Los católicos se han adaptado a un sistema por el cual pueden contribuir a elegir al César de turno, pero con la particularidad de que olvidan que además de “dar al César lo que es del César", en ellos debe primar el “dar a Dios lo que es de Dios". Y el dar a Dios lo que es de Dios en una democracia implica el votar un César que no sea enemigo declarado de Dios. El católico que deposita su voto por candidatos que proponen públicamente una serie de valores claramente anticristianos comente, en mi opinión, un pecado que se asemeja mucho a la idolatría. No creo que sea más grave adorar a Baal que votar a quienes traen matrimonios homosexuales, más aborto, eutanasia, etc.
Dice Mons. Radrizzani que Dios está ausente de nuestra sociedad. Y tiene razón. Pero ¿cuánta culpa de esa desaparición tenemos los propios cristianos? Empezando por los obispos que, todavía no sé bien por qué, decidieron que la confesionalidad era una especie a extinguir y que la Iglesia debía renunciar, allá donde todavía lo fuera, a ser Madre y Maestra no sólo de los fieles de forma individual sino de naciones enteras; continuando por los seglares que, aun siendo católicos, pusieron y ponen por encima de su fe la fidelidad a unas siglas políticas o al ídolo de lo políticamente correcto, traicionando de esa manera su compromiso a obedecer a Dios antes que a los hombres; y finalizando por ese sector de la Iglesia que no sólo no se conforma con no defender en la arena pública los valores éticos y morales del catolicismo sino que se ha convertido en un instrumento más de los enemigos de Cristo y de la cruz, la verdad es que me parece evidente que los responsables de la ausencia de lo divino debemos buscarlos sobre todo entre los que afirmamos creer en el Señor.
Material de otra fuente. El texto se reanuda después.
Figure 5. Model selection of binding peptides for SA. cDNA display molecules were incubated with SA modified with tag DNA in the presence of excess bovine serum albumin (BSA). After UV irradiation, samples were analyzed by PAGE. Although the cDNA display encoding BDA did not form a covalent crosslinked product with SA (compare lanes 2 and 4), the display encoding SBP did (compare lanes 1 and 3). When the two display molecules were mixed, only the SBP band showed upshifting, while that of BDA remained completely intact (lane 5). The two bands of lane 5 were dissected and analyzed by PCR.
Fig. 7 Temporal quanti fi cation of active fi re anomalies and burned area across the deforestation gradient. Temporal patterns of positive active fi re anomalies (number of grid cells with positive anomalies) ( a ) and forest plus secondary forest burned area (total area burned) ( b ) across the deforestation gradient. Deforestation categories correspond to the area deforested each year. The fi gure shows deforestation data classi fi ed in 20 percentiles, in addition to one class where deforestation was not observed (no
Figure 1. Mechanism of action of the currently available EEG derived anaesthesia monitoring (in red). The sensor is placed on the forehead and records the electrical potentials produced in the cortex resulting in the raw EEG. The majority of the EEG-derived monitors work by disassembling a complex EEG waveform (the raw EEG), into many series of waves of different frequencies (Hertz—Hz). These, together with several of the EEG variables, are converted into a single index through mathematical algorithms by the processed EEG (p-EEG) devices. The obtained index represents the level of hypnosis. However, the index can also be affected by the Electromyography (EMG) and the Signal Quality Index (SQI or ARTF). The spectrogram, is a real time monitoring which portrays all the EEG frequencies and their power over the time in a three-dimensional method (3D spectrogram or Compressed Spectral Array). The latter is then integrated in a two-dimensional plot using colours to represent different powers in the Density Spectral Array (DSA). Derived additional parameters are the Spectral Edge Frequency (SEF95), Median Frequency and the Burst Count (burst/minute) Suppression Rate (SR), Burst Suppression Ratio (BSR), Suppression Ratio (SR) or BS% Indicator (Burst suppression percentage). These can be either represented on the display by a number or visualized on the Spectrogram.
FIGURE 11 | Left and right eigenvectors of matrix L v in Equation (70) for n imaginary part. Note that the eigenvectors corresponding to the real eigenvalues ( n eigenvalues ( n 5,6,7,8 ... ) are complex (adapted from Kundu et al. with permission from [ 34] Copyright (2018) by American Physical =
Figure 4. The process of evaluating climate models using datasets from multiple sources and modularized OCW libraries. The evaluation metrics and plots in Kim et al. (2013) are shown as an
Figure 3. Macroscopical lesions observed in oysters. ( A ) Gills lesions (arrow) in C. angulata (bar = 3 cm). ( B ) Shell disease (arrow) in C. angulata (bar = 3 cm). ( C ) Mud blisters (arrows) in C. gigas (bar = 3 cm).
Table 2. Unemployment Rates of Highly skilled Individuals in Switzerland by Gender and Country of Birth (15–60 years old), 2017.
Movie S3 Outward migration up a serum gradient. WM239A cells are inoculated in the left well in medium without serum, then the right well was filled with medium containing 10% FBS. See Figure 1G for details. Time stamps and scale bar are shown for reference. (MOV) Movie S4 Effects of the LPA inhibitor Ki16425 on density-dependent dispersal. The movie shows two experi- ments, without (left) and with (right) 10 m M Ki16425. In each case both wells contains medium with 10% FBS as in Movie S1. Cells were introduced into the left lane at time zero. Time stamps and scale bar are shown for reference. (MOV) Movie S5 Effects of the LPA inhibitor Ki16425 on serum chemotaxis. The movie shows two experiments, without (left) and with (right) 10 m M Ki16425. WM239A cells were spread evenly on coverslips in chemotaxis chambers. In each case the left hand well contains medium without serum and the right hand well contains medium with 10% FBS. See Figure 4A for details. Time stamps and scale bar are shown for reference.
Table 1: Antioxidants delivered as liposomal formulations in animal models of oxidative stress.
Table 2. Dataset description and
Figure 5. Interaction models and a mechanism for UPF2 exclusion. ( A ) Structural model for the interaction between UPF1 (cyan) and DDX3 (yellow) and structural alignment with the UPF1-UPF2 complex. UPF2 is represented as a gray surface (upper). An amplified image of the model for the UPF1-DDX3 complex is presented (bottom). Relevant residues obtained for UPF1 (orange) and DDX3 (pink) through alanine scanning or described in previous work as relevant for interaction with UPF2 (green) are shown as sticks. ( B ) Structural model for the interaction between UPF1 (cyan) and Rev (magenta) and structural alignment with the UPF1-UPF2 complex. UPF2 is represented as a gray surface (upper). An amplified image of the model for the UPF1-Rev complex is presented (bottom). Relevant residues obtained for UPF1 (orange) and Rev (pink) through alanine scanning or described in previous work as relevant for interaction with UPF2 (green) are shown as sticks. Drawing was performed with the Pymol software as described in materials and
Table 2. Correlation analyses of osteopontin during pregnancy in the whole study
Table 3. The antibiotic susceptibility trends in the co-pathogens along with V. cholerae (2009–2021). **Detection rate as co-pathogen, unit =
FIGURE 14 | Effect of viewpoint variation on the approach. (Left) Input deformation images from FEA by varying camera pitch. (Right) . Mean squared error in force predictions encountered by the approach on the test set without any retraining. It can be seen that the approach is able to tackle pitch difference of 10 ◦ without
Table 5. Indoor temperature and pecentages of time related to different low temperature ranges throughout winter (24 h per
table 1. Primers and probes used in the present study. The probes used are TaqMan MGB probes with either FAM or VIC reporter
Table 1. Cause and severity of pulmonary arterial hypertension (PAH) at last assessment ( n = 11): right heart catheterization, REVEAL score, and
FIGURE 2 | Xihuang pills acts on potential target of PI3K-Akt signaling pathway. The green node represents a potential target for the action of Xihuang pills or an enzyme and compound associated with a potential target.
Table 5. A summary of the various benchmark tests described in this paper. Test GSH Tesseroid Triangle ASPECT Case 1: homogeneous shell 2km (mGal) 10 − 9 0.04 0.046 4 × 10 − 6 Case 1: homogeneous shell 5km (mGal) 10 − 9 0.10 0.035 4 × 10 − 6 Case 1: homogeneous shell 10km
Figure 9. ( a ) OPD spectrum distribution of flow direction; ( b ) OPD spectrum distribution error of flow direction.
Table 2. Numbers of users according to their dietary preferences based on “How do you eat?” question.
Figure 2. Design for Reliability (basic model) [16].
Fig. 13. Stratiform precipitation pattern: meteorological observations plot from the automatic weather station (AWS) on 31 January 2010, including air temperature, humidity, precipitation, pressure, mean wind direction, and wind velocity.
Me parece absolutamente necesario que cambiemos el chip. O empezamos a ser de verdad luz del mundo y sal de la tierra, lo cual implica nuestra presencia real allá donde se deciden las leyes por las que se gobierna la sociedad de la que formamos parte, o seremos literalmente barridos del mapa, si es que no hemos sido barridos ya. Allá donde vivimos bajo un régimen democrático -incluso partitocrático- es absurdo que nos quejemos de que la legislación apuntala la cultura de la muerte si no somos capaces de hacernos presentes de verdad, y no sometidos al yugo de los partidos políticos, allá donde de verdad podemos impedir que nuestras naciones sigan desbocadas camino del abismo. Si nosotros no llevamos a Dios al ámbito de lo público, no pensemos que le van a llevar aquellos que no creen en Él y mucho menos aquellos que están contra Él.
Precisamente el cardenal Bagnasco acaba de decir que Italia necesita una nueva generación de católicos dedicados a la política. Bien, de acuerdo. Pero si van a hacer lo mismo que sus antecesores, mejor que se queden en casa. El político católico debe ser ante todo fiel a Cristo, al evangelio, al magisterio de la Iglesia. Y si no, que se quite el apellido de católico. Hacen más daño los malos católicos que los ateos y anticlericales de turno.
El día que yo vea a un diputado español defender en el parlamento la absoluta necesidad de que se tenga en cuenta a Dios a la hora de gobernar este país, pensaré que algo habrá cambiado. Mientras tanto, por más cartas pastorales impecables que escriban los obispos -por ejemplo, la de los aragoneses sobre el aborto-, por más lamentos de plañideras que oigamos desde el seno de la comunión eclesial, todo seguirá igual o peor. O devolvemos nosotros a Dios al lugar del que no debió salir o tendremos que asumir las consecuencias que toda nación sufre cuando abandona a Dios y se pone en su contra. Todo lo demás, señores míos, es vanidad de vanidades, que diría el Qohelet.